The bellhop looked to be about 17, with kinky blonde hair and wide blue eyes that somehow gave him a rabbity look. He was skinny and short, with long, elegant fingers that looked out of place on a person so young. Claire herself was thirty-eight, compact and dark-skinned, curvy, expensively dressed, rumpled from the flight. She thought they probably looked ridiculous together.

“How long?” she said.

“About three years. But don’t worry–they say you don’t remember anything afterward. I never do. I’ve had four of these so far, but it was like blinking when I was done.”

Dimensional disjunctions canceled hunger, thirst, aging, and all biological needs except two. One was sleep.

After the first few awkward hours, they talked–and talked, and kept talking. They played charades. They made up stories, sang camp songs, made up elaborate skits and played them out together. They had lots and lots and lots of sex–increasingly creative, revealing, vulnerable, and acrobatic sex, over time. Whatever Claire’s reservations about Lawrence were, there were advantages, she soon saw, in his being 17. And eventually her reservations about him went away completely, because he wasn’t there for her to accept or reject: he was just there. He was just Lawrence.
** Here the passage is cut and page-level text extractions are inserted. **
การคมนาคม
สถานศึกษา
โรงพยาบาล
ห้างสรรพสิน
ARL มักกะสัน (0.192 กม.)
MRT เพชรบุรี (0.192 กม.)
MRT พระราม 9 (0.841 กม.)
They grew to love each other more than either one of them could possibly express. They talked about it for hours, days, weeks on end. They talked about how they would recognize their kinship even when the disjunction was over, how they would be together, what their life would be like.

Claire woke up one “morning” (“morning” was what they called the time when they woke up) with a sudden, cold fear that the three years were over. She put her hand on Lawrence’s shoulder. “Sweetheart?” she said, “Do you think–”

#

The bellhop swung open the door to suite with a grand gesture. Beautiful furniture, Claire remembered thinking, and then she walked inside and fell face-down on the bed, exhausted. She didn’t even remember to tip.